━━━━━ Records provided

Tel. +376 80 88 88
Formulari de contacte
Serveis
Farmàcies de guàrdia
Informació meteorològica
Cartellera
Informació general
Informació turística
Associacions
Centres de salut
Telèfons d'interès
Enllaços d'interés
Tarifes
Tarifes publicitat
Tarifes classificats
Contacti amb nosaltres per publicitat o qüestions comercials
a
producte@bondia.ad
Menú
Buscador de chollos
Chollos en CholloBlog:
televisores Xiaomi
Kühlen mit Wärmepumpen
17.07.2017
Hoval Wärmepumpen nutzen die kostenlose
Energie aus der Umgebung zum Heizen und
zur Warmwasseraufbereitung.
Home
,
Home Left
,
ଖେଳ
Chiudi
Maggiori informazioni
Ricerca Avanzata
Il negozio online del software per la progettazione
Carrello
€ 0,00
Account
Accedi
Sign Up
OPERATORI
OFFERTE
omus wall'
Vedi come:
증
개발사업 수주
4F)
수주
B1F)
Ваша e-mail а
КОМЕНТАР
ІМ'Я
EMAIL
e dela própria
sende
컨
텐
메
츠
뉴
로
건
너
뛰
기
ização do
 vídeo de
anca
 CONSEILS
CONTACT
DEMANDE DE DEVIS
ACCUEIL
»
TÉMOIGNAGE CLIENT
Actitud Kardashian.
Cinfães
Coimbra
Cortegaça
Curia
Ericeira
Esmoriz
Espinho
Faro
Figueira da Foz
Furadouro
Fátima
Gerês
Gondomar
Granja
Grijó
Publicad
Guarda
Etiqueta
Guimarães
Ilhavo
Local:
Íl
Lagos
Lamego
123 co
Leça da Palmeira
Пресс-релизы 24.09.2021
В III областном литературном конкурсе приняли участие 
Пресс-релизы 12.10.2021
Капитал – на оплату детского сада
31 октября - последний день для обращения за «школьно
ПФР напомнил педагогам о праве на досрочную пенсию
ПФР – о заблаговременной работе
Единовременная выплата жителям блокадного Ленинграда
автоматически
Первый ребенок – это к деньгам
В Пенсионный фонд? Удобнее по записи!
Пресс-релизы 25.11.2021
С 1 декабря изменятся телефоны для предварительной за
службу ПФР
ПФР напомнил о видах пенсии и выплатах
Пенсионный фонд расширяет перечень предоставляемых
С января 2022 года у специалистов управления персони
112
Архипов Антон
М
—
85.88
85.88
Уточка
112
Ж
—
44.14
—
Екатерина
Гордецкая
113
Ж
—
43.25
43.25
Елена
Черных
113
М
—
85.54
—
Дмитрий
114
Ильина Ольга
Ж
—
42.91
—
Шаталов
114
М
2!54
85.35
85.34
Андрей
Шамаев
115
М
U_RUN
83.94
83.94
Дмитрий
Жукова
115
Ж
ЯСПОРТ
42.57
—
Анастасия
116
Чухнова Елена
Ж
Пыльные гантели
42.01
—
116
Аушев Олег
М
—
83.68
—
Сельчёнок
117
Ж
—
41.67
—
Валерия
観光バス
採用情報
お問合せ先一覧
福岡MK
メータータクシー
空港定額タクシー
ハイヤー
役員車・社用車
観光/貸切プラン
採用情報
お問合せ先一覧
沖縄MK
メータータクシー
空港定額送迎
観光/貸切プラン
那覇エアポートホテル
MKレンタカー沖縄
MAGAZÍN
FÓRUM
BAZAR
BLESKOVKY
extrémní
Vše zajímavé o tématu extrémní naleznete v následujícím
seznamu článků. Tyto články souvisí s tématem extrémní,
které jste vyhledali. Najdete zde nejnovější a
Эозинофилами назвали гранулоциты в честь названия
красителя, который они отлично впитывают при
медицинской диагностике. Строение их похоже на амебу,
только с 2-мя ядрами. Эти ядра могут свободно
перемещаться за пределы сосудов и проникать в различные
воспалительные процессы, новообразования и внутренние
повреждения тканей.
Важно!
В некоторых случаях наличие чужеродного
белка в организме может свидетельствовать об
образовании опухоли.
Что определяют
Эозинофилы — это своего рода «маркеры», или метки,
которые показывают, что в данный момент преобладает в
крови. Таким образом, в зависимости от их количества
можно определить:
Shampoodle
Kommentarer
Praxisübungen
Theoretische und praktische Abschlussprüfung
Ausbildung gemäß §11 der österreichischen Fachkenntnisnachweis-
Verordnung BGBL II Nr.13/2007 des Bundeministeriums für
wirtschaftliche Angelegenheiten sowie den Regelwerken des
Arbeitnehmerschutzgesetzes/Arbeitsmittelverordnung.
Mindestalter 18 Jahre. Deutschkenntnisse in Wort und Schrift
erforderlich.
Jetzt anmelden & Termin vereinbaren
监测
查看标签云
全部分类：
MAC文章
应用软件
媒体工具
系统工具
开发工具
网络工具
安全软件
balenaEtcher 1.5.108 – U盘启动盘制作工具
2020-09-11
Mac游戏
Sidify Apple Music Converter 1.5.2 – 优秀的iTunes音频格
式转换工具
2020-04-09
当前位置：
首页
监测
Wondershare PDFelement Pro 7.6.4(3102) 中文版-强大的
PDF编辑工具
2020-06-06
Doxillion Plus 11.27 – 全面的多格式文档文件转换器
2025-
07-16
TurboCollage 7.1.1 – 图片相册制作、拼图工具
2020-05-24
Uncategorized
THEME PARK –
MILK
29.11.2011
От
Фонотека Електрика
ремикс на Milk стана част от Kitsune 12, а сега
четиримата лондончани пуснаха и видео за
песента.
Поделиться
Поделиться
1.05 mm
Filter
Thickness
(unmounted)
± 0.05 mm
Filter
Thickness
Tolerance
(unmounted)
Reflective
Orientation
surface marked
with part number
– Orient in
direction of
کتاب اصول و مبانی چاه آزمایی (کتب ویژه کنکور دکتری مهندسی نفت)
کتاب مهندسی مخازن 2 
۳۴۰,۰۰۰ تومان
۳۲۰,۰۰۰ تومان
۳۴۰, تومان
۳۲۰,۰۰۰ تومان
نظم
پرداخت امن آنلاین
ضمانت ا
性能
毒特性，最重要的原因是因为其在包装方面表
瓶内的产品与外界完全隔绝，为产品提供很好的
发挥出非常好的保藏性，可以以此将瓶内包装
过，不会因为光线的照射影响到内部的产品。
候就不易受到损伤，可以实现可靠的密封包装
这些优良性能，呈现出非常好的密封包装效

━━━━━━━━━━

▸ **Task to complete**: The material above must be written out again in full, exactly.

▸ **The completed task**:
Tel. +376 80 88 88
Formulari de contacte
Serveis
Farmàcies de guàrdia
Informació meteorològica
Cartellera
Informació general
Informació turística
Associacions
Centres de salut
Telèfons d'interès
Enllaços d'interés
Tarifes
Tarifes publicitat
Tarifes classificats
Contacti amb nosaltres per publicitat o qüestions comercials
a
producte@bondia.ad
Menú
Buscador de chollos
Chollos en CholloBlog:
televisores Xiaomi
Kühlen mit Wärmepumpen
17.07.2017
Hoval Wärmepumpen nutzen die kostenlose
Energie aus der Umgebung zum Heizen und
zur Warmwasseraufbereitung.
Home
,
Home Left
,
ଖେଳ
Chiudi
Maggiori informazioni
Ricerca Avanzata
Il negozio online del software per la progettazione
Carrello
€ 0,00
Account
Accedi
Sign Up
OPERATORI
OFFERTE
omus wall'
Vedi come:
증
개발사업 수주
4F)
수주
B1F)
Ваша e-mail а
КОМЕНТАР
ІМ'Я
EMAIL
e dela própria
sende
컨
텐
메
츠
뉴
로
건
너
뛰
기
ização do
 vídeo de
anca
 CONSEILS
CONTACT
DEMANDE DE DEVIS
ACCUEIL
»
TÉMOIGNAGE CLIENT
Actitud Kardashian.
Cinfães
Coimbra
Cortegaça
Curia
Ericeira
Esmoriz
Espinho
Faro
Figueira da Foz
Furadouro
Fátima
Gerês
Gondomar
Granja
Grijó
Publicad
Guarda
Etiqueta
Guimarães
Ilhavo
Local:
Íl
Lagos
Lamego
123 co
Leça da Palmeira
Пресс-релизы 24.09.2021
В III областном литературном конкурсе приняли участие 
Пресс-релизы 12.10.2021
Капитал – на оплату детского сада
31 октября - последний день для обращения за «школьно
ПФР напомнил педагогам о праве на досрочную пенсию
ПФР – о заблаговременной работе
Единовременная выплата жителям блокадного Ленинграда
автоматически
Первый ребенок – это к деньгам
В Пенсионный фонд? Удобнее по записи!
Пресс-релизы 25.11.2021
С 1 декабря изменятся телефоны для предварительной за
службу ПФР
ПФР напомнил о видах пенсии и выплатах
Пенсионный фонд расширяет перечень предоставляемых
С января 2022 года у специалистов управления персони
112
Архипов Антон
М
—
85.88
85.88
Уточка
112
Ж
—
44.14
—
Екатерина
Гордецкая
113
Ж
—
43.25
43.25
Елена
Черных
113
М
—
85.54
—
Дмитрий
114
Ильина Ольга
Ж
—
42.91
—
Шаталов
114
М
2!54
85.35
85.34
Андрей
Шамаев
115
М
U_RUN
83.94
83.94
Дмитрий
Жукова
115
Ж
ЯСПОРТ
42.57
—
Анастасия
116
Чухнова Елена
Ж
Пыльные гантели
42.01
—
116
Аушев Олег
М
—
83.68
—
Сельчёнок
117
Ж
—
41.67
—
Валерия
観光バス
採用情報
お問合せ先一覧
福岡MK
メータータクシー
空港定額タクシー
ハイヤー
役員車・社用車
観光/貸切プラン
採用情報
お問合せ先一覧
沖縄MK
メータータクシー
空港定額送迎
観光/貸切プラン
那覇エアポートホテル
MKレンタカー沖縄
MAGAZÍN
FÓRUM
BAZAR
BLESKOVKY
extrémní
Vše zajímavé o tématu extrémní naleznete v následujícím
seznamu článků. Tyto články souvisí s tématem extrémní,
které jste vyhledali. Najdete zde nejnovější a
Эозинофилами назвали гранулоциты в честь названия
красителя, который они отлично впитывают при
медицинской диагностике. Строение их похоже на амебу,
только с 2-мя ядрами. Эти ядра могут свободно
перемещаться за пределы сосудов и проникать в различные
воспалительные процессы, новообразования и внутренние
повреждения тканей.
Важно!
В некоторых случаях наличие чужеродного
белка в организме может свидетельствовать об
образовании опухоли.
Что определяют
Эозинофилы — это своего рода «маркеры», или метки,
которые показывают, что в данный момент преобладает в
крови. Таким образом, в зависимости от их количества
можно определить:
Shampoodle
Kommentarer
Praxisübungen
Theoretische und praktische Abschlussprüfung
Ausbildung gemäß §11 der österreichischen Fachkenntnisnachweis-
Verordnung BGBL II Nr.13/2007 des Bundeministeriums für
wirtschaftliche Angelegenheiten sowie den Regelwerken des
Arbeitnehmerschutzgesetzes/Arbeitsmittelverordnung.
Mindestalter 18 Jahre. Deutschkenntnisse in Wort und Schrift
erforderlich.
Jetzt anmelden & Termin vereinbaren
监测
查看标签云
全部分类：
MAC文章
应用软件
媒体工具
系统工具
开发工具
网络工具
安全软件
balenaEtcher 1.5.108 – U盘启动盘制作工具
2020-09-11
Mac游戏
Sidify Apple Music Converter 1.5.2 – 优秀的iTunes音频格
式转换工具
2020-04-09
当前位置：
首页
监测
Wondershare PDFelement Pro 7.6.4(3102) 中文版-强大的
PDF编辑工具
2020-06-06
Doxillion Plus 11.27 – 全面的多格式文档文件转换器
2025-
07-16
TurboCollage 7.1.1 – 图片相册制作、拼图工具
2020-05-24
Uncategorized
THEME PARK –
MILK
29.11.2011
От
Фонотека Електрика
ремикс на Milk стана част от Kitsune 12, а сега
четиримата лондончани пуснаха и видео за
песента.
Поделиться
Поделиться
1.05 mm
Filter
Thickness
(unmounted)
± 0.05 mm
Filter
Thickness
Tolerance
(unmounted)
Reflective
Orientation
surface marked
with part number
– Orient in
direction of
کتاب اصول و مبانی چاه آزمایی (کتب ویژه کنکور دکتری مهندسی نفت)
کتاب مهندسی مخازن 2 
۳۴۰,۰۰۰ تومان
۳۲۰,۰۰۰ تومان
۳۴۰, تومان
۳۲۰,۰۰۰ تومان
نظم
پرداخت امن آنلاین
ضمانت ا
性能
毒特性，最重要的原因是因为其在包装方面表
瓶内的产品与外界完全隔绝，为产品提供很好的
发挥出非常好的保藏性，可以以此将瓶内包装
过，不会因为光线的照射影响到内部的产品。
候就不易受到损伤，可以实现可靠的密封包装
这些优良性能，呈现出非常好的密封包装效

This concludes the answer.